▸ PROBLEM DETAILS
Retrieve every line from the records in which the word "Left" occurs.

[Extracted records]
====

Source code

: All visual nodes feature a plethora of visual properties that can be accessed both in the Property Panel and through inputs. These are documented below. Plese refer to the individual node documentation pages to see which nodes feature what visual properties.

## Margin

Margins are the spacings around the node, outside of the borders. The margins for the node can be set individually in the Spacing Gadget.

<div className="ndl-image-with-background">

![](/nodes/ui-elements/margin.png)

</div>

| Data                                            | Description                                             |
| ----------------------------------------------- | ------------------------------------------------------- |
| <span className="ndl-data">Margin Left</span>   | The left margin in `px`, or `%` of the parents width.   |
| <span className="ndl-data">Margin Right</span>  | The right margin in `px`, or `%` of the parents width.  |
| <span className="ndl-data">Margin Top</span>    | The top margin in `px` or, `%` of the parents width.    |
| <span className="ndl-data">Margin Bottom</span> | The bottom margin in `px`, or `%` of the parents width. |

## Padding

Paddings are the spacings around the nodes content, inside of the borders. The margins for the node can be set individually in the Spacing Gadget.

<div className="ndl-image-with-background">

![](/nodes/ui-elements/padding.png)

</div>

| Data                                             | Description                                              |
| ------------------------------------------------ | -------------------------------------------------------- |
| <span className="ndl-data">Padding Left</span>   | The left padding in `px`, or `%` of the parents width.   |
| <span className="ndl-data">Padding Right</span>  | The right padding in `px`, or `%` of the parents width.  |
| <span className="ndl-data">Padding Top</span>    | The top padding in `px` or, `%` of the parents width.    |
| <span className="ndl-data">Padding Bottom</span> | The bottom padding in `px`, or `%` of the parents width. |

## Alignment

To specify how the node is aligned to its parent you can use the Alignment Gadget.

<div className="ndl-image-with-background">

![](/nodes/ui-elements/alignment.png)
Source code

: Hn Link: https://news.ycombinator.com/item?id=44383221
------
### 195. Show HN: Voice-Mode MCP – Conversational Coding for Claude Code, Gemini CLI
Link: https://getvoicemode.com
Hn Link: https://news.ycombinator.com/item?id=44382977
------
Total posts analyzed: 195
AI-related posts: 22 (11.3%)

====

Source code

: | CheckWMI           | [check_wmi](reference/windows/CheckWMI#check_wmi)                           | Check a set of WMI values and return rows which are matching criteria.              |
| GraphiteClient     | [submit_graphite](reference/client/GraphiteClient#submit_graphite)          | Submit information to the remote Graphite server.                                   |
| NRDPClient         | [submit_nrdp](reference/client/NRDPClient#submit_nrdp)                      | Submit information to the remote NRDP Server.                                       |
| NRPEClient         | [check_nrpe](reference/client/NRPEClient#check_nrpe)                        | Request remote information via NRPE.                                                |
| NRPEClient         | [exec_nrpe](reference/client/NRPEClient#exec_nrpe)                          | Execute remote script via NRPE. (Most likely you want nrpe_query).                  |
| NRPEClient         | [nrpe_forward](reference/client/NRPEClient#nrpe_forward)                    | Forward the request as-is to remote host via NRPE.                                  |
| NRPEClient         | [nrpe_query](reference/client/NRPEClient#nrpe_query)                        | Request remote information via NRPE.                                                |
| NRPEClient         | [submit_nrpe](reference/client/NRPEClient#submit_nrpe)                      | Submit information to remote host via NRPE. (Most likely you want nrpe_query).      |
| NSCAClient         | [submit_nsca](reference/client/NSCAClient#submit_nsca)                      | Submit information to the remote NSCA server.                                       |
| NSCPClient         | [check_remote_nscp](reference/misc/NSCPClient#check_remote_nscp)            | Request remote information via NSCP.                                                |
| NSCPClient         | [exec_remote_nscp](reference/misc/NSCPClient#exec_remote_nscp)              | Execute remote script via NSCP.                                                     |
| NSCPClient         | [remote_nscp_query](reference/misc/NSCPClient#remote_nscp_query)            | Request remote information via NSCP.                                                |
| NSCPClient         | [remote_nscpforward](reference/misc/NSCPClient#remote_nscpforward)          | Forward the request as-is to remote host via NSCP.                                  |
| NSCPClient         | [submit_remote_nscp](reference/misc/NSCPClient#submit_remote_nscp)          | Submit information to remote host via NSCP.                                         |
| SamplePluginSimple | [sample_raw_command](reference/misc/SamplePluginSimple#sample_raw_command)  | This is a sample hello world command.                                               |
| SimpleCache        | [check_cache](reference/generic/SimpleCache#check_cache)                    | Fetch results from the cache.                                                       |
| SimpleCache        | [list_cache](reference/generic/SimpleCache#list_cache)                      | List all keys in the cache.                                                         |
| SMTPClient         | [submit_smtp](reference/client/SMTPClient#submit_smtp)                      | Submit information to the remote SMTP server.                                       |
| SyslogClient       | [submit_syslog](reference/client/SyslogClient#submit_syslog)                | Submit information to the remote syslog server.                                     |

====

▸ RESULT OF THIS TASK
| <span className="ndl-data">Margin Left</span>   | The left margin in `px`, or `%` of the parents width.   |
| <span className="ndl-data">Padding Left</span>   | The left padding in `px`, or `%` of the parents width.   |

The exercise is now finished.